-- REQUEST 1 --
In the forum thread about discarding spent AP solution, what size aquarium was Oz's bubbler pump rated for?
-- REQUEST 2 --
Return everything in the forum thread about spent AP solution from "## TheArchitect (May 30, 2008)" down to "(May 31, 2008)", copied word for word.

-- SELECTION --
>> begin
# Spent AP Solution -- How to properly discard?



## TheArchitect (May 29, 2008)

Can anyone illustrate me to the proper way to neutralize and discard my spent AP solution? i've successfully reused the solution for 3 batches dissolving fingers by rejuvenating w/ H2O2... i've read about dropping out the base metals w/ aluminum.... will sodium hydroxide neutralize the remaining solution? to a pH of 7? 

any help would be greatly appreciated. thanks in advance... -Mitchell


----------



## agpodt77339 (May 29, 2008)

Test with stannous, if there are any PM's, then cement them out with copper. Then put in a piece of scrap iron/steel to cement out the copper. After the copper is out, add baking soda to neutralize it.


----------



## Oz (May 29, 2008)

I have heard but don’t know for fact that iron can mask the indication of gold with stannous. Maybe someone can conclusively confirm or deny this as a lot of people are using AP on plated ferrous materials. 

You could also use a bubbler for introducing oxygen into your solution instead of diluting it with H2O2. The added benefit being that when it is eventually saturated with copper it will precipitate any dissolved gold as a fine black powder. If you have diluted your solution with too much H2O2 you may need to add some more HCl. I recently added a bubbler to mine and it has greatly sped up the process.


----------



## hungry (May 29, 2008)

OZ

What did you use to get a fine aeration on your bubbler. I tried a couple of aquaruim stones and they worked fine until they broke down into particles.

Thanks,

ED


----------



## Oz (May 29, 2008)

Hey hungry,

I used an aquarium pump good for an 80 gallon aquarium and just ran aquarium hose straight down into the solution through the lid. I had planned on 2 inputs but I am only running a gallon of solution or more. As I do bigger batches I may find I need more.

Down the road I would like to set it up as a vacuum system so it pulls the air into solution. That way I always have negative air pressure in the reaction and it could be in my work area instead of outside.

Oz


----------



## lazersteve (May 30, 2008)

Ed,

You can take a piece of hose and seal one end off, then drill very small holes along the end length of the hose that will be submerged.

Steve


----------



## Irons (May 30, 2008)

lazersteve said:


> Ed,
> 
> You can take a piece of hose and seal one end off, then drill very small holes along the end length of the hose that will be submerged.
> 
> Steve



If the opening on your container is big enough, you can coil it and hot glue it to the bottom of the container


----------



## hungry (May 30, 2008)

Oz, Steve, Irons,

Thank you all for your your creative replies.
Like they say necessity is the mother of invention and this hobby (so far) is one that requires the most.
I have spent a bit of money on this and finding a way to do some things cheaply is a delight.
How about having a topic in the index on how to do things cheaply or creatively that members have found to work for them. This way when someone has a problem, they can access the topic to maybe find some clues to help them. Something to think about.

Thank you,

ED


----------



## TheArchitect (May 30, 2008)

so that's it... drop in some steel/iron to drop out the metals... and then mix in some baking soda to the remaining liquid to neutralize?


----------



## Oz (May 31, 2008)

That would do it if you don’t want to continue using your solution


----------
>> end
-- GIVEN MATERIAL --
>> begin
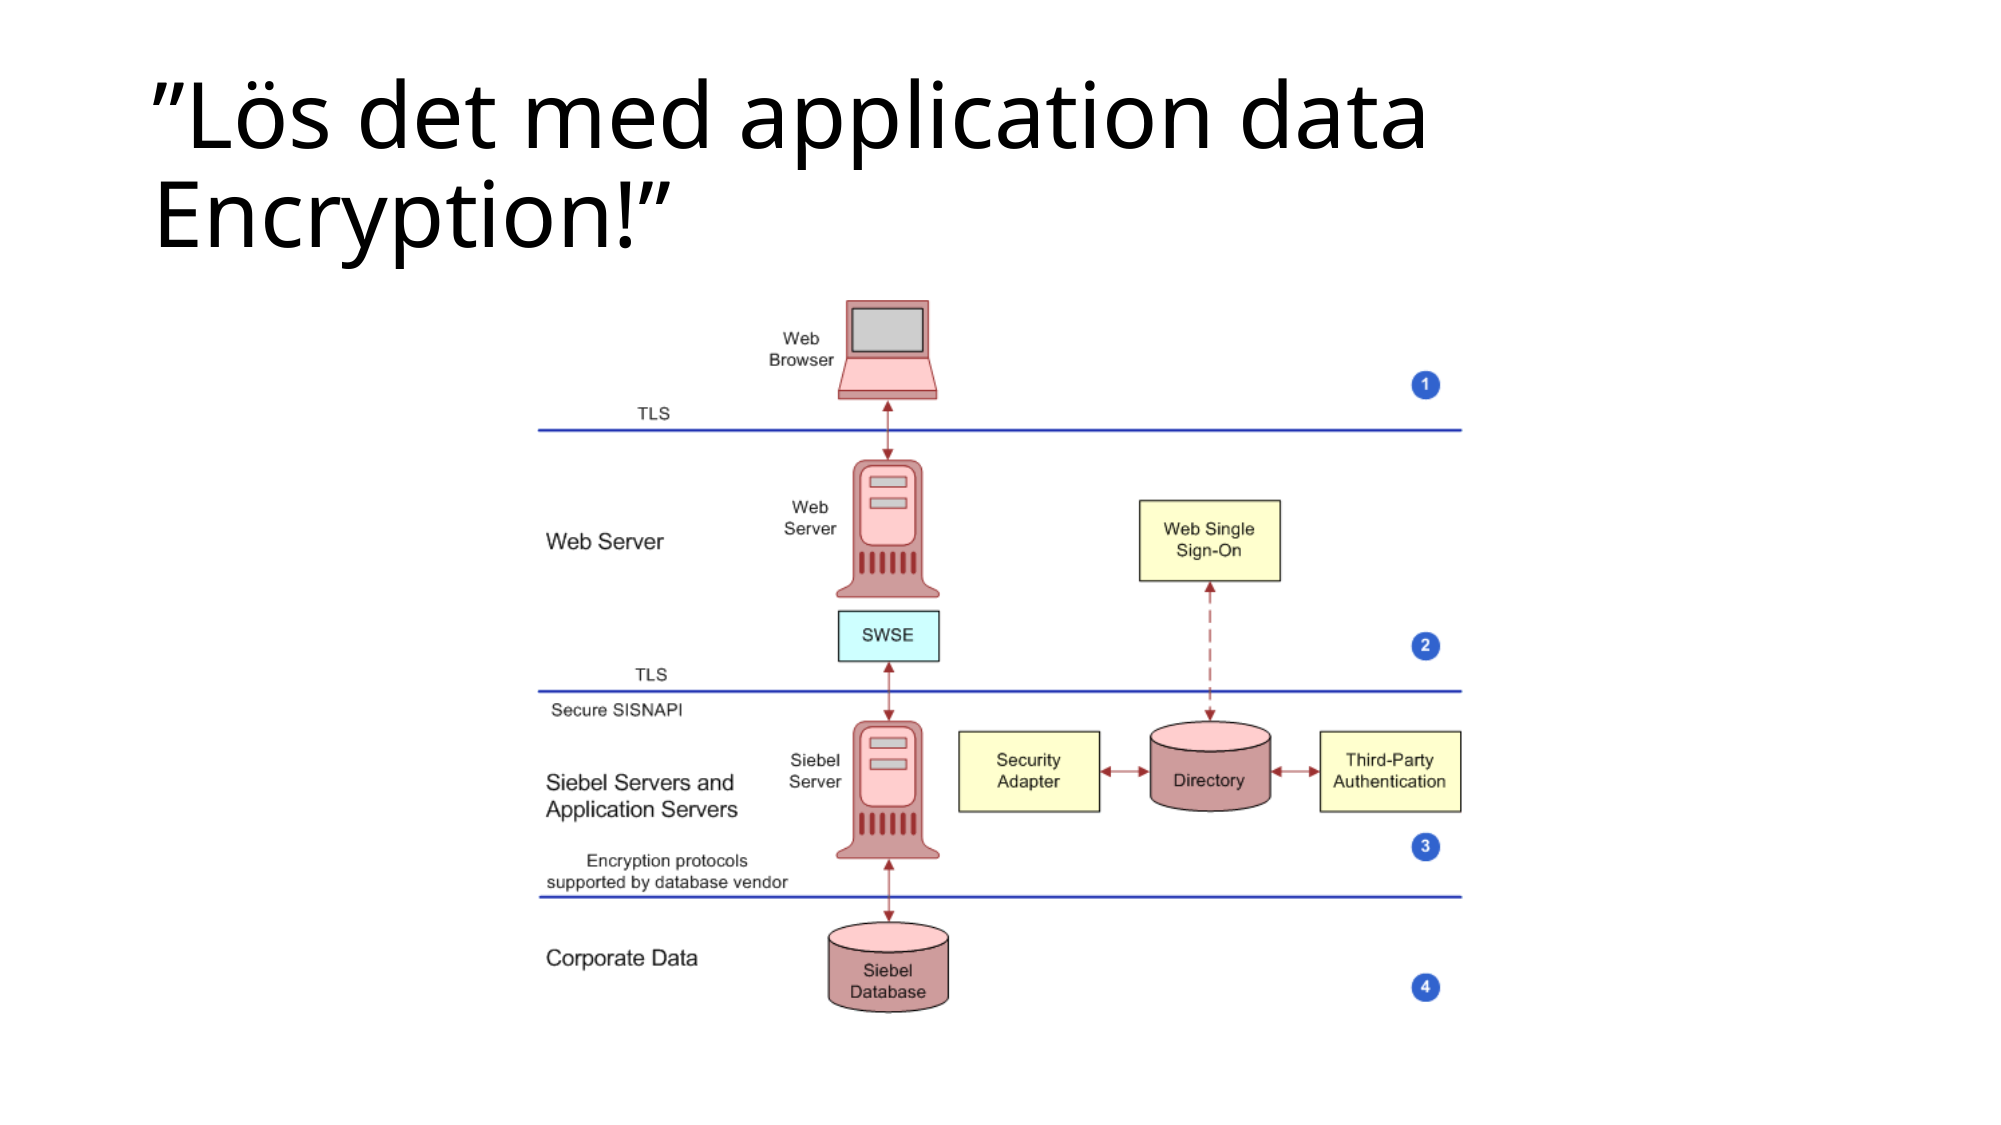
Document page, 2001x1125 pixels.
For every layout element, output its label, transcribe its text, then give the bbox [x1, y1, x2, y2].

picture [537, 299, 1463, 1014]
title ”Lös det med application data Encryption!” [137, 59, 1863, 278]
>> end
-- FINISHED ANSWER 1 --
An 80 gallon aquarium.

-- FINISHED ANSWER 2 --
## TheArchitect (May 30, 2008)

so that's it... drop in some steel/iron to drop out the metals... and then mix in some baking soda to the remaining liquid to neutralize?


----------



## Oz (May 31, 2008)